_Exercise objective:_
Print the passage of the Monster Hunter Wilds sales article starting at "Monster Hunter Wilds landed" and ending at "least in the US.", copied exactly.

_Text excerpt:_
Despite Monster Hunter Wilds suffering monstrous performance problems on PC, it still outsold the PS5 and Xbox Series X versions in the US
"Launch week dollar sales were the largest for a title since the debut of Call of Duty: Black Ops 6"

Monster Hunter Wilds landed at the end of February to rave reviews from pretty much everyone - except the PC players suffering from that version's monstrous performance issues. Despite those problems, PC has turned out to be the game's biggest platform, at least in the US.
"Monster Hunter: Wilds enjoyed a great launch in the US market," Mat Piscatella of US market analyst group Circana says on Bluesky. "Launch week dollar sales were the largest for a title since the debut of Call of Duty: Black Ops 6" last October, Piscatella continues, and the game ranked top in weekly dollar sales across PC, PS5, and Xbox Series consoles.
Most notably, however, is this: "PC was the lead platform" in sales. Monster Hunter has historically been a console-first series, and Wilds is the first entry in the series to have actually launched day and date with its console counterparts. But it seems the new fans on PC generated by the staggered releases of World and Rise were more than willing to jump into Wilds on day one.

_Data supplied:_

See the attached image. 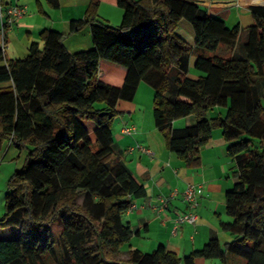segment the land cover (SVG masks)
Segmentation results:
<instances>
[{
    "label": "trees",
    "instance_id": "trees-1",
    "mask_svg": "<svg viewBox=\"0 0 264 264\" xmlns=\"http://www.w3.org/2000/svg\"><path fill=\"white\" fill-rule=\"evenodd\" d=\"M46 1L60 8L59 0ZM110 1L124 11L120 26L101 19L100 0L71 24V34L91 26V50L70 52L67 35L54 30L22 59H8L0 47V84H7L0 88V152L9 141L27 153L7 183L0 216V229L18 227L20 235L0 240V264H106L101 250L121 261L122 247L140 234L123 216L147 191L117 163L113 125L118 104L133 101L143 82L154 89L157 129L187 167H198L213 131H223L238 181L226 193L232 221L221 228L234 240L212 237L184 258L163 245L152 253L131 248L125 262L264 264V6L251 7L244 57H235L240 25L230 28L192 0ZM182 21L192 26L194 47L177 33ZM192 56L197 79L188 75ZM107 67L118 71L115 78ZM217 107L227 109L224 117L211 116ZM190 116L194 126L174 129Z\"/></svg>",
    "mask_w": 264,
    "mask_h": 264
},
{
    "label": "crops",
    "instance_id": "crops-1",
    "mask_svg": "<svg viewBox=\"0 0 264 264\" xmlns=\"http://www.w3.org/2000/svg\"><path fill=\"white\" fill-rule=\"evenodd\" d=\"M59 1L60 8L52 9L46 0H2L4 9L15 5L26 9V15L9 26L6 32L4 46L8 59L25 58L33 43H39L42 47L41 34L48 30L67 35L65 44L72 53L93 49L94 41L90 25L85 26L79 33L71 34L72 22L84 20L92 0ZM100 1L99 14L102 20L110 25L122 21L123 9L110 0ZM192 1L208 9L211 14L223 18L228 26L231 23L230 28L240 25V41L233 55L244 57L243 46L247 40L242 42V45L240 42L244 30L248 38V28L253 24L251 7L264 6V0ZM1 29L0 19V47L3 44ZM177 33L179 34L178 31ZM186 41L194 47L195 37L194 40ZM195 61L196 56H192L189 60V77L198 74ZM109 70L112 72L108 73V79L115 78L114 73L118 71ZM201 75L200 73L198 77ZM117 80L122 83L123 74ZM6 86L7 84H0V88ZM153 100L154 89L147 83H141L133 101H121L118 104L117 110L120 115L113 125V136L119 150L117 163L129 169L147 191L145 198L133 200L134 208L123 216L124 222L133 231L140 233L133 237L130 247L143 252L144 244L141 241L137 246L132 242L136 239H147L151 248L163 245L168 251L184 258L194 251L201 250L212 237H218L222 244L232 242L233 236L222 230L221 223L232 221L227 214L226 193L233 190L238 181L235 175L237 162L228 154L229 144L223 139V131L221 129L213 131L212 141L201 151V164L194 168L187 167L184 161L167 148L164 136L157 129ZM212 112H215L216 116L224 117L227 110L224 112L222 107H217ZM194 124L195 118L190 116L176 120L173 127L181 130ZM125 127H134L136 133L123 134L122 129ZM144 148L147 152L143 150ZM26 154L9 141L4 143L0 152V216L5 211L7 183L23 168ZM189 185L204 187L203 196L199 199L200 205L195 210L198 220L195 225L184 224L175 233L176 218L189 210L188 203L183 198V193ZM174 191H178L177 196L171 199L164 210H160V199L171 195ZM19 235L18 227L0 229V240L17 239ZM207 261L199 258L195 264H208Z\"/></svg>",
    "mask_w": 264,
    "mask_h": 264
},
{
    "label": "built area",
    "instance_id": "built-area-1",
    "mask_svg": "<svg viewBox=\"0 0 264 264\" xmlns=\"http://www.w3.org/2000/svg\"><path fill=\"white\" fill-rule=\"evenodd\" d=\"M26 15V9L25 7H22L20 5H15L12 6L8 9H4L2 0H0V19L2 22V38H3V44L1 48L5 49L4 46V41H5V26H11L13 25L17 20L22 19ZM122 133L125 135H133L136 133V129L134 127H125L122 129ZM147 152V150L144 148ZM204 193V187L202 185H189L184 193H183V198L184 200L188 203L189 210L183 214H180L176 218V224H175V229L174 232L176 233L184 224H189V225H195L198 220V216L195 213V210L199 207L200 202L199 199L200 197L203 196ZM178 194V191H174L171 195L162 197L160 199V210H164L171 199L175 198ZM134 208L132 205L131 211Z\"/></svg>",
    "mask_w": 264,
    "mask_h": 264
},
{
    "label": "rangeland",
    "instance_id": "rangeland-1",
    "mask_svg": "<svg viewBox=\"0 0 264 264\" xmlns=\"http://www.w3.org/2000/svg\"><path fill=\"white\" fill-rule=\"evenodd\" d=\"M105 16V15H104ZM103 18H105V17H103ZM101 19H102V17H101ZM104 20V19H103ZM123 20V19H122ZM253 22H254V19H253ZM122 24V21H120L119 23H115V24H113V25H111V26H113V27H117V26H120ZM229 26H232L231 25V23H229ZM178 32H179V34L181 35V36H183L186 40H188V41H190L191 39L192 40H194V37H195V34H194V31H193V29H192V26L187 22V21H182L181 22V24H180V26H179V28H178ZM247 40V33H246V31L244 30V32L242 33V37H241V42H240V45H242V42H244V41H246ZM197 73L198 74H196V76L195 75H193L191 78H193V79H197L198 78V75H200V72L199 71H197ZM222 109H224V112H226V108H222ZM218 112V111H217ZM214 114H216L215 112L213 113L212 112V114H211V116H216V115H214ZM115 150H116V152L118 153V148H117V144L115 143ZM7 192V191H6ZM5 192V193H6ZM4 193V194H5ZM4 196V195H3ZM84 202V195H82L81 197H79V199H78V203L79 204H82ZM141 241V243H143L144 244V246H143V252H146V253H151L154 249H156L157 247H155V248H151V244H150V242H148V240L146 239V240H140V239H136V240H134L132 243L135 245V246H137V244L139 243ZM139 245V244H138ZM131 246V243H127V244H125L123 247H122V249H121V254H120V256H119V259L121 260V261H126L128 258H129V255L127 254V252L130 250V247ZM208 264H223L222 262H221V260H219V259H209L208 261ZM230 264H245V262H244V260H240V259H231V262H230Z\"/></svg>",
    "mask_w": 264,
    "mask_h": 264
},
{
    "label": "water",
    "instance_id": "water-1",
    "mask_svg": "<svg viewBox=\"0 0 264 264\" xmlns=\"http://www.w3.org/2000/svg\"><path fill=\"white\" fill-rule=\"evenodd\" d=\"M101 257H102V260L106 263V264H114L115 262H112V261H109L105 258V254H104V251L101 250ZM118 264H134V263H129V262H125V261H120L118 262Z\"/></svg>",
    "mask_w": 264,
    "mask_h": 264
}]
</instances>
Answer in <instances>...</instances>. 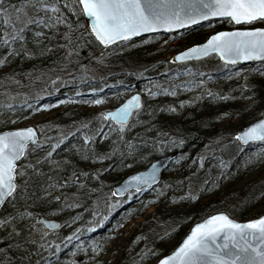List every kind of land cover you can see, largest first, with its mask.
Here are the masks:
<instances>
[{
  "label": "trees",
  "instance_id": "trees-1",
  "mask_svg": "<svg viewBox=\"0 0 264 264\" xmlns=\"http://www.w3.org/2000/svg\"><path fill=\"white\" fill-rule=\"evenodd\" d=\"M20 3L21 0H0V7H18ZM35 14L45 15L43 11ZM64 18V24H56L53 18L55 26L51 28L31 25L24 33L25 40H18L13 45L17 54L10 56L6 65L0 66V131L26 126L30 121L33 111L23 101L33 107L63 98L74 102L66 108L57 106L54 112L32 124L43 147L27 159L22 158L18 162L21 167L52 151L50 145L62 137L67 139L51 157L55 163L41 161L35 165L38 171L25 167L27 175L17 177L16 183L21 185L20 191L25 195L4 204L0 218L15 216L19 234L9 238L10 229L0 228V249L6 251V255L0 253V264H35L46 254L39 252L37 247L46 231L38 222L41 217L61 222V227L47 237L49 242L68 236L79 227L80 238L89 247L87 256L83 252L73 256L74 242L64 249L60 264H70L71 260L78 264H153L170 253L194 223L211 214L223 211L236 220H247L264 213V159L247 167L244 164L247 156L260 146H242L233 140L238 130L262 114L264 75L250 73L248 70L256 66L253 65L237 77L228 78V70H224L214 56L184 64H174L171 58L156 59L201 43L214 31L231 29L227 20L218 21L212 27L194 28L185 40L174 44L162 46L158 42L162 36H152L150 43H142L145 38L131 41L134 46L125 43L121 51L119 44L105 50L94 36L84 35L86 31L90 32L84 15L64 10ZM251 26H264V23ZM5 31L11 33L12 29L0 22V37ZM66 32L70 33L71 42L65 38ZM21 47L32 55L26 56ZM5 52L7 47H0V56ZM102 53L103 63H99L96 59ZM186 66L198 67L197 80L200 79L198 73H206L205 85L190 93L178 87L176 95L162 90L155 96L142 93V111L138 118L134 113L124 133L118 130V125L108 121L116 131L100 128L104 121L99 119V114L103 111L77 106L84 93H89L88 88H101L104 97L112 98L122 97L130 88L143 92L145 86L153 83H160L162 88L178 85L167 70ZM102 71L107 75L102 76ZM85 72L88 74L87 86H82L81 77ZM57 76L60 77L58 81ZM93 76L95 80L91 79ZM13 77L16 83L11 81ZM49 81L56 82L53 85ZM117 81H123L124 87ZM245 83L249 85L247 89L243 88ZM105 84L115 87L104 88ZM151 90L156 89L151 87ZM208 90L220 96L227 94L229 98H209L205 95ZM77 92L81 95H73ZM114 92L117 94L113 95ZM198 93L200 98H197ZM181 101L184 102L182 107ZM7 104H12L15 110L3 106ZM168 106L177 110L168 111ZM84 124L88 127L81 128ZM98 130L109 135L97 137L85 145L84 137L93 136ZM69 132L73 134L68 136ZM171 138L184 143L177 146L163 143ZM241 147H244L243 153L239 151ZM165 155L171 158L160 183L155 186L163 189L165 184L169 185L162 194L157 190L145 195L133 192L131 200L134 201L128 206L125 205L127 195H113L115 185L123 178ZM96 156L107 158L98 160ZM201 156L205 157L202 166ZM221 161L227 164V169L220 166ZM221 173L225 175L221 176ZM205 181L210 183L207 190L201 192ZM189 190L198 195V199H181ZM117 201L120 202L118 206ZM25 209L32 215L20 216ZM94 213L98 215L94 216ZM106 215L110 216L107 223L94 232H87L93 222L99 223ZM135 219L139 221L126 234L124 228ZM92 239L101 241L102 252H91L89 242ZM30 240H35V244L28 243ZM147 251L154 255L145 256Z\"/></svg>",
  "mask_w": 264,
  "mask_h": 264
},
{
  "label": "snow or ice",
  "instance_id": "snow-or-ice-1",
  "mask_svg": "<svg viewBox=\"0 0 264 264\" xmlns=\"http://www.w3.org/2000/svg\"><path fill=\"white\" fill-rule=\"evenodd\" d=\"M64 10H69L76 15L87 16L90 19V32L86 31L84 35L94 36L95 40L103 45L105 50L110 47L115 48L119 44L121 51H123L125 43L134 46L131 44L132 39L140 36L141 33H153L155 35L160 30L175 32L178 29L186 32L189 29L198 27H212L218 21L227 20L232 25L231 30L212 32L203 42L194 43L183 51H179L172 57V61L199 62L211 56H218L223 62L222 68L229 72L228 78L245 72V69L236 67L240 62H252L256 66L248 71L252 74L264 75V27L251 26L254 23H264V0H21L18 7L15 5H10L9 8L0 7V22L12 29L11 33L5 31L3 37H0V47H7V52L0 56V66L6 65L8 58L17 54V49L13 45L18 40H25L24 33L31 25L41 24L45 28H51L55 26L52 23L53 18L56 24L66 23ZM41 11L45 15L35 14ZM71 27L72 25H69V28ZM37 35L43 34L37 33ZM65 38L71 42L70 33L66 32ZM152 38L149 37V39ZM141 42L146 43L147 41ZM64 47H67V45H64ZM21 50L24 51L26 56L32 55L23 47H21ZM103 55L104 53L98 58L99 63H103ZM142 75L143 72H141ZM206 75V73H198L200 79L188 82L182 81L179 85L169 84L168 87L163 88L159 84L153 85L156 90L149 89L148 95L155 96L160 90L170 91L172 95H176L178 87H183L186 90L189 84L193 87L203 86L206 82L204 79ZM87 77L88 74L85 72L81 77L82 86H87L85 83ZM10 79L13 83L17 82L14 77ZM59 79L60 77L57 76L56 80ZM71 79L74 80L75 77ZM91 79L95 80L96 77L93 76ZM100 79L103 80V77ZM55 82L49 81L53 85ZM117 84L124 87L123 81H117ZM109 87L114 88L115 85H104V88ZM248 87V83L243 85L244 89ZM88 92L94 94V97L85 100L86 103L100 104L105 98L101 88H88ZM116 94L113 93V95ZM73 95H81V93L77 92ZM205 95L213 99L229 98L227 94L220 96L219 93L211 90L206 91ZM197 98H200L199 93ZM34 99L39 100V97ZM22 103H25L32 111L51 107V105L43 103L38 104L36 107L27 104L26 101ZM57 103H63V101L58 100ZM180 104L182 107L184 102L181 101ZM3 106L15 110L12 104ZM167 110L175 112L177 109L168 106ZM141 111V96L139 93H135L114 110L101 112L99 119H102L104 123L100 125V128H111L112 131H116V128L107 123L111 120L119 126L118 130L124 133L131 122L133 114L135 113L138 118ZM84 127H88V125H81V128ZM72 134L69 132L68 136ZM107 135H109L108 132L98 130L93 136H85L84 144L87 145L97 137L103 138ZM123 138V135H121L120 139L123 140ZM66 139L67 137H62L56 144H51L52 151L46 152L43 157L27 164L25 167L38 171L35 168L36 164L41 163V161L53 162L51 157ZM233 140L239 142L242 146H260L257 151L247 156L244 161L246 167L264 159V113L255 122L238 131ZM44 143L47 144L48 141L45 140ZM163 143L165 145L171 143L172 146H177L183 145L184 141L171 138V140L163 141ZM42 147L36 130L31 126L0 131V205L13 203L16 199L25 195L24 192L20 191L21 185L16 183V179L19 176L27 175V172L25 167H21L18 161L21 158L27 159L30 154L40 151ZM131 147L132 145L129 144L130 149ZM239 151L243 153L244 147H241ZM95 158L102 160L106 159L107 156H96ZM204 159L205 157H200L201 166ZM59 166L57 164V167ZM220 166L223 169L228 167L223 161H221ZM159 167L158 162L150 163L146 170L129 176L113 190V195L127 194L128 199L131 200L134 195L129 191L130 188H135L136 193L149 189L157 190L162 194L163 191L168 189L169 185L165 184L163 189L155 188L158 183ZM223 175L225 173H221V176ZM208 183L210 181H205L199 191L207 190ZM56 199L60 198L56 197ZM181 199L196 200L198 195H193L189 190ZM119 203L117 201V206ZM19 215L31 216L32 213L25 209ZM95 215L98 214L94 213ZM108 218L106 215L99 220V223L93 222L91 227L87 228V232H94L97 228L102 227ZM15 221L16 217L13 215L0 218V228L10 229L9 238L19 234ZM38 222L44 224L46 231L41 235L40 240L42 243L37 247L39 252H45L46 254L40 256L35 264H60V256L64 249L73 245L74 242L75 246L71 249L72 255L75 256L83 252L87 256L89 247L80 238L82 235L81 228L78 227L68 236L57 237L49 242L47 237L54 234L59 225L51 220ZM167 234L166 232L165 235ZM28 243L35 244V240H30ZM89 243L92 253L103 251L100 240H92ZM39 252H37V255H39ZM0 253L6 255L5 249H0ZM147 255H154V253L147 251L145 256ZM87 259L91 260L92 257H87ZM70 264H78V262L71 260ZM158 264H264V215L244 222L231 218L223 211L209 215L201 222L196 223L182 243L169 255L159 259Z\"/></svg>",
  "mask_w": 264,
  "mask_h": 264
},
{
  "label": "rangeland",
  "instance_id": "rangeland-1",
  "mask_svg": "<svg viewBox=\"0 0 264 264\" xmlns=\"http://www.w3.org/2000/svg\"><path fill=\"white\" fill-rule=\"evenodd\" d=\"M190 32L187 31V32H179V33H176V34H169V35H159V36H162V40L161 41H158L159 43H162L160 45L164 46L166 43L167 44H174V43H177L181 40H185V37L187 34H189ZM149 37H152V36H148V37H145V41L147 40V42H152L153 40L149 39ZM155 40V39H154ZM173 54H170V55H165L163 58L162 57H159V58H156L158 61H162L164 60L165 58H171ZM99 58V57H98ZM98 58L96 60H98ZM252 65H242V66H236L238 69L239 68H242V69H245V72L248 70V68H251ZM89 67H93V66H89ZM198 70V67L197 66H186V67H176L175 69H170L169 73L173 75V78L176 79V81H178V85L180 84V82H188V81H193V80H197V77L195 74L196 71ZM104 71H102V76L103 75H107V74H103ZM106 72V71H105ZM194 74V76H193ZM94 75H98V74H94ZM234 77H237L238 75H233ZM150 82H153V81H150ZM154 85L156 83H153ZM160 85V83H158ZM147 85V84H146ZM151 87H153V85H147L144 87L143 89V93L145 94H148V90L151 89ZM200 86H196V87H193L191 84H189L188 88L186 89V91L188 93L190 92H194L196 91ZM180 89H183L185 90L183 87H180ZM134 92V90H132V88L126 90V92H124L123 96H112L111 97H105L104 100L102 101V103L100 104H92L91 102H85V100H89V98H93V97H90V94L89 93H84L85 95L83 97H81L80 101L77 103L78 107L79 108H88V109H97V110H100V111H104L106 109H109V107L112 105L113 102H120L122 99H124L125 97H127L128 95L132 94ZM59 101H63V103H57V101H54L53 103H43V104H48V105H51V107L47 108V109H41L39 111H33L32 112V115L30 116V121L27 122L26 125H32L33 123H36L38 122L41 118H43V116L47 115V114H50L52 112L55 111L54 108H57V106L60 108H66L68 106H70L71 104H74V102H71L72 99H68V98H63ZM248 101H251L250 98H248ZM116 103V104H117ZM148 192L146 194H148L151 190H147ZM128 200V199H127ZM264 207V206H263ZM152 209H150L149 211H151ZM108 220L110 219V216H108ZM107 220V221H108ZM107 221H105V223H107ZM139 221V219H135V220H131L129 222V224L124 228V231L126 232V234L128 232H130L134 225ZM98 232H101V230H99ZM98 237V236H97ZM122 237V235H121ZM125 238V236H124ZM124 238L121 240V242L124 240ZM94 240V239H92ZM121 244V243H120Z\"/></svg>",
  "mask_w": 264,
  "mask_h": 264
},
{
  "label": "water",
  "instance_id": "water-1",
  "mask_svg": "<svg viewBox=\"0 0 264 264\" xmlns=\"http://www.w3.org/2000/svg\"><path fill=\"white\" fill-rule=\"evenodd\" d=\"M84 19H85V22H86V25L88 26V28H89V30H90V23H91V21H90V19L87 17V16H84ZM264 27V26H263ZM225 30H231V29H225ZM181 31H184V30H175V32H165L164 30H160L158 33H156L155 35H157V34H165V35H168V34H175V33H178V32H181ZM219 31H222V30H219ZM149 35H154L153 33H141L140 34V36H138V37H134L132 40H134V39H139V38H143V37H146V36H149ZM103 46V45H102ZM183 51V50H182ZM177 54V53H176ZM175 54V55H176ZM174 55V56H175ZM173 56V57H174ZM217 58H218V60L220 61V62H222L220 59H219V57L218 56H216ZM175 63H185V62H175ZM223 63V62H222ZM249 64H253L252 62H240L238 65H249ZM135 93H133L132 95H134ZM131 96V95H130ZM130 96H128V97H130ZM141 96V95H140ZM128 97L126 98V99H128ZM126 99H124L121 103H123ZM121 103H119V104H121ZM119 104L117 105V106H115L114 108H112V109H110V110H106V111H111V110H114L116 107H118L119 106ZM141 104H142V100H141ZM262 113H264V109H263V112ZM260 118V117H259ZM257 120V119H256ZM256 120H254V121H252L251 123H253V122H255ZM111 121V120H110ZM113 122V121H112ZM251 123H249V124H247L246 126H244L241 130H243L245 127H247V126H249ZM23 127H29V126H21V127H16V128H23ZM31 127H33V126H31ZM16 128H11V129H6V130H3V131H7V130H14V129H16ZM34 128V127H33ZM35 129V128H34ZM36 130V129H35ZM241 130H239V131H241ZM238 132V131H237ZM236 132V133H237ZM36 133H37V131H36ZM37 136H38V134H37ZM22 159V158H21ZM170 160V156L169 155H165V156H162V157H159V158H157V159H155V160H153V161H151L150 163H159V165H160V167H159V177H158V183H159V181H160V177H161V174H162V172L164 171V169L166 168V166H167V163H168V161ZM20 161V160H19ZM18 161V162H19ZM150 163L144 168V169H142V170H138V171H136V172H134V173H132V174H129L128 176H126L125 178H123L118 184H116L115 185V187H114V189H116L119 185H121L129 176H132V175H135L136 173H138V172H142V171H144V170H146V168L147 167H149L150 166ZM157 183V184H158ZM132 190H135V188H130L129 189V191H132ZM147 190H149V189H145L144 191H143V193H146L147 192ZM118 196H123V195H118ZM4 205V204H3ZM3 205H0V209L3 207ZM215 214V213H214ZM212 215V214H211ZM262 215H264V214H262ZM261 216V215H260ZM259 217V216H258ZM232 218V217H231ZM257 218V217H256ZM253 219H255V218H253ZM41 220H51V221H53V222H55L57 225H59L60 226V222L59 221H57V220H55V219H45V218H43V217H41V218H39V221H41ZM238 221H240V220H238ZM244 221H247V220H244ZM244 221H240V222H244ZM199 222H201V221H199ZM40 223H42V222H40ZM196 223H198V222H196ZM195 223V224H196ZM43 224V223H42ZM195 224H193L192 226H191V228L195 225ZM43 226H44V224H43ZM59 228V227H58ZM191 228L189 229V231L191 230ZM189 231H188V233H189ZM187 233V234H188ZM187 234L185 235V237L187 236ZM184 237V238H185ZM183 238V239H184ZM183 239H182V241H183ZM182 241L180 242V243H182ZM179 243V244H180ZM179 244L176 246V247H178L179 246ZM175 247V248H176ZM175 249H173L172 251H174ZM171 251V252H172ZM170 252V253H171ZM170 253H168V254H166V255H169ZM165 256V255H164ZM161 258H163V257H161ZM160 258V259H161ZM158 261H159V259L154 263V264H158Z\"/></svg>",
  "mask_w": 264,
  "mask_h": 264
}]
</instances>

_Written answer:_
Monster Hunter Wilds landed at the end of February to rave reviews from pretty much everyone - except the PC players suffering from that version's monstrous performance issues. Despite those problems, PC has turned out to be the game's biggest platform, at least in the US.